During the study, we measure their oxygen and monitor their heart rate. Generally, once the patient lies down and realizes that they can sleep on their side if that’s more comfortable, most patients do well.
Lisa: What are some of the concerns that people share with you about doing a sleep study in the sleep center?
Debbie: I think the biggest concern is the unknown, just coming in and thinking that the process is going to be painful, or they are concerned about the leads that we will be putting on them. But patients do want to know if they’re holding their breath, or if their oxygen levels are going down at night.
Lisa: Are patients truly asleep at the sleep center while they’re doing the study?
Debbie: Yes, we are monitoring them so we know when they’re asleep and when they’re in stage one, stage two, or stage three of sleep. We do know when they’re dreaming, but we do not know what they are dreaming about.
Lisa: Can you talk about the different therapies for sleep apnea or sleep disorder?
Debbie: There is continuous positive airway pressure, or CPAP, and that is when a constant flow of air is introduced into the airways to keep them inflated. Another mode is called bi-level positive airway pressure therapy, and it supplies higher pressure when inhaling and reduced pressure when a patient is exhaling.
Lisa: Outside of equipment, are there other types of therapies, like oral or surgical?
Dr. Gosman: There are several other therapies that are offered for obstructive sleep apnea. Unfortunately nothing works as well as CPAP — continuous positive airway pressure.
One type of therapy for sleep apnea is an oral appliance. It looks like a mouth guard, it pushes the lower jaw forward to increase the space behind the tongue. Some patients actually do quite well with them.
In general though, these therapies are indicated for just mild obstructive sleep apnea.
Weight loss and positional therapy, which implies sleeping on one’s side instead of the back, are other options.
Lisa: The most frequent concern I hear about the CPAP machine is the mask. Can you talk about that?

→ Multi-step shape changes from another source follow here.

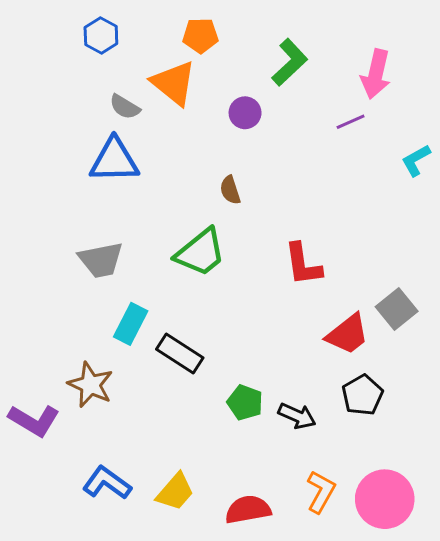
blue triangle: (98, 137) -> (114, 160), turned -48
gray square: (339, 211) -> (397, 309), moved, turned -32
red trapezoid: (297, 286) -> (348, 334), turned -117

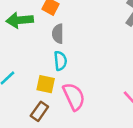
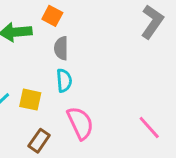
yellow square: (46, 84) -> (30, 100), moved

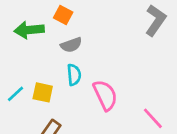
gray semicircle: (61, 48) -> (71, 45), turned -110
pink semicircle: (80, 123) -> (105, 95), moved

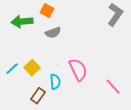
cyan semicircle: (74, 75) -> (55, 82), moved
yellow square: (43, 92) -> (32, 68), turned 35

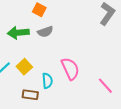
green arrow: (22, 22) -> (18, 33), moved
brown rectangle: (38, 96) -> (30, 95), turned 63

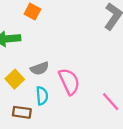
gray semicircle: (45, 32) -> (40, 68), moved

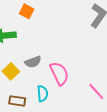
cyan semicircle: (42, 96) -> (42, 94), moved

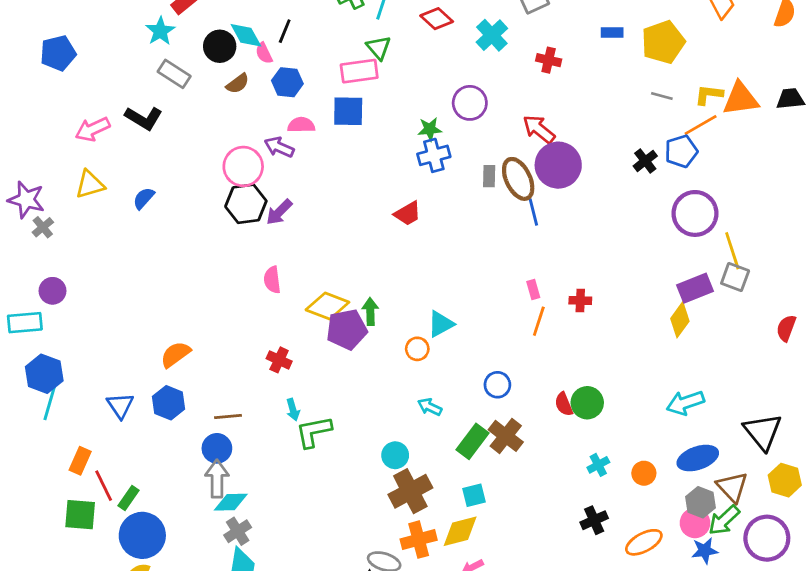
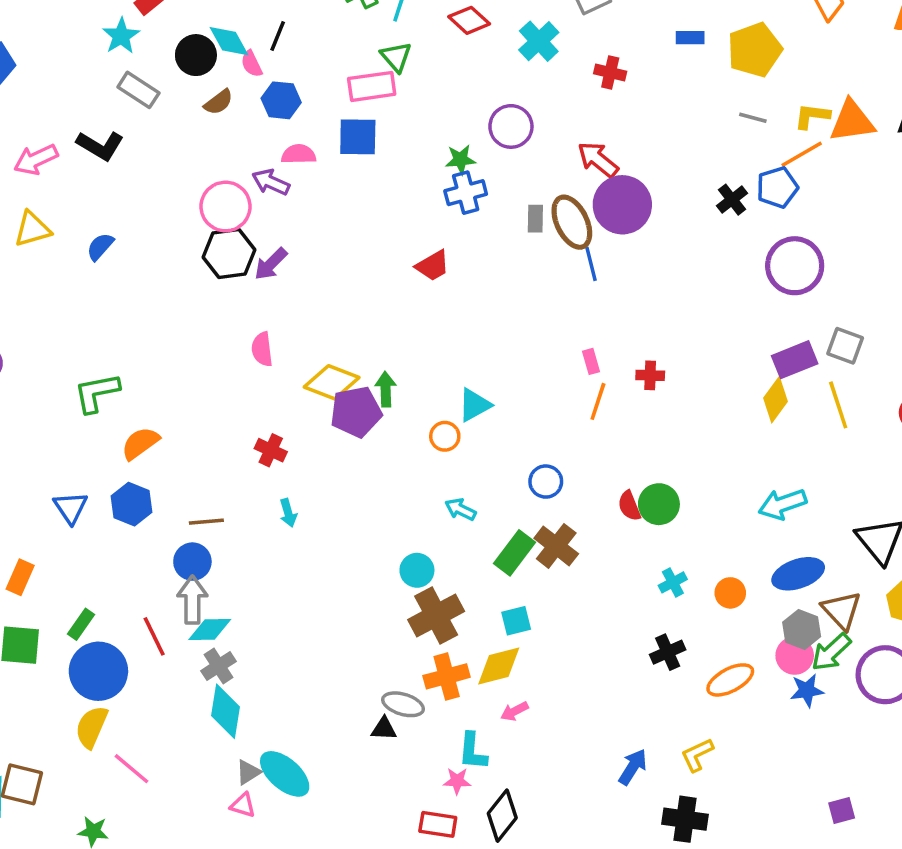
yellow line: (732, 251) -> (838, 405), moved
green L-shape: (314, 432) -> (97, 393), moved
red line: (104, 486) -> (154, 636), moved

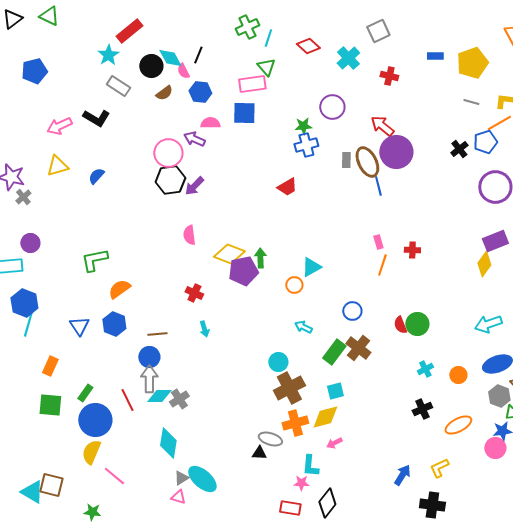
pink circle: (795, 656) -> (495, 448), moved
gray cross: (219, 666) -> (179, 399), moved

Debbie: There are different styles of masks, and they’re constantly improving and changing. They’ve come a long way in the last five to 10 years.
There are nasal pillows which sit at the base of the nostrils and the air is introduced through the nose only. There are nasal masks that are small and just cup the bulb of the nose. Then there is a full face mask which covers the nose and mouth for people that are mouth breathers.
Lisa: Does insurance cover most treatments associated with sleep disorders?
Debbie: Most insurance covers CPAP depending on your plan, usually 80 to 90 percent but again, it’s your plan and deductible.
Lisa: Are there any new developments in this technology?
Dr. Gosman: An exciting development with new machines on the market allows patients to actually see the data themselves. They are Bluetooth enabled, and the patient can go online and see the data generated by their machine on any particular night. This provides the patient with faster feedback, and if they see something off, they can call their physician or the company if the numbers don’t look right.
Lisa: What last recommendations do you have for people who think they might have a sleep disorder?
Debbie: If you feel like you might have a sleep problem, or you’re not feeling rested, definitely start that conversation with your physician. People are welcome to tour the sleep lab between 9 a.m. and 5 p.m. They can look at the rooms and ask us questions to help reduce any anxiety and fears they might have.